VII. When the forms of different subjects are similar, the habit acquired upon one of the subjects will be conserved in greater or less part to aid one in learning the other subjects: e.9., the power acquired in mastering the keyboard of the piano aids one to master the keyboards of the great organ. When forms of different subjects are dissimilar, the habit acquired upon one of the subjects will not be conserved to aid one in learning the other—it may be antagonistic, even: e.g., the mastery of the smith's arm and fingers over his forge and sledge is antagonistic to efforts to master the piano.

VIII. The teacher gives form in the school room to all the subjects that are not natural (see I)— i. e., to nearly all that the child studies. As the forms of the subject condition the forms of mental activity (see IV), the teacher (author) has great power and responsibility in the school-room. The teacher builds up, gives form to the system ( as of number) used by the children; this system conditions the form of mental activity which the pupils exhibit in their daily studies in the subject. The teacher gives form to the subject matter taught to the children ; and the form of the subject matter (system) conditions the form of the mental activity of the pupils.

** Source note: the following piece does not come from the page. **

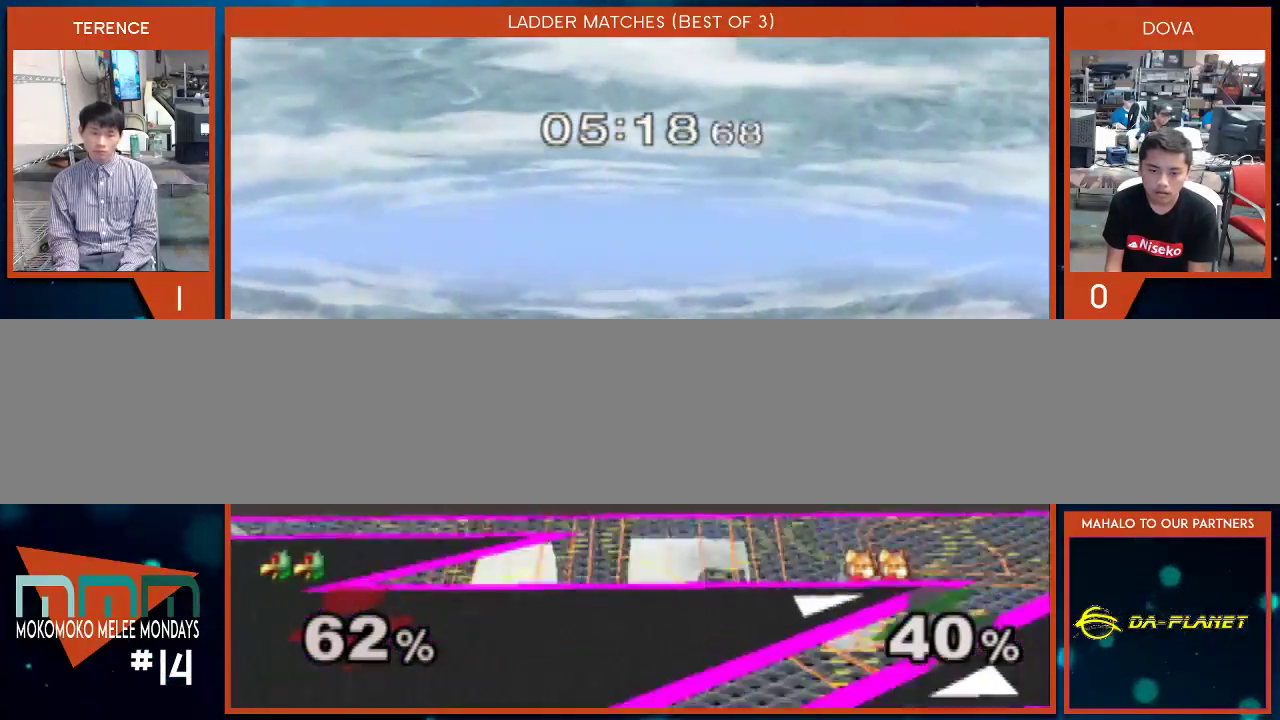
{"buttons": [], "left_stick": "down-right", "right_stick": "center", "events": [[133, "left_stick", "right"], [350, "X", "down"], [350, "left_stick", "down-right"], [367, "X", "up"]]}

IX. Finally, this investigation has: (1) Defined form in subject matter, and classified the forms generally into natural and artificial; (2) defined system of subject-matter; (3) defined form in mental activity; (4) showed that form of subject matter conditions the form of mental activity of the one who learns the matter; (5) showed that mastery is mastery only in the form in which it was acquired; (6) defined mastery as habit, and that habit is the condition precedent to mental liberty ; (7) showed that the forms of subjects may be supplementary to each other in acquiring mastery over them, or that the forms may be antagonistic to this mastery; (8) established the place and power of the subject-matter and the teacher in the school-room. It only remains to be said that children in their early years should be put upon those forms of subject-matter (systems), and taught those forms of activity which are to persist with them in their subsequent career in life.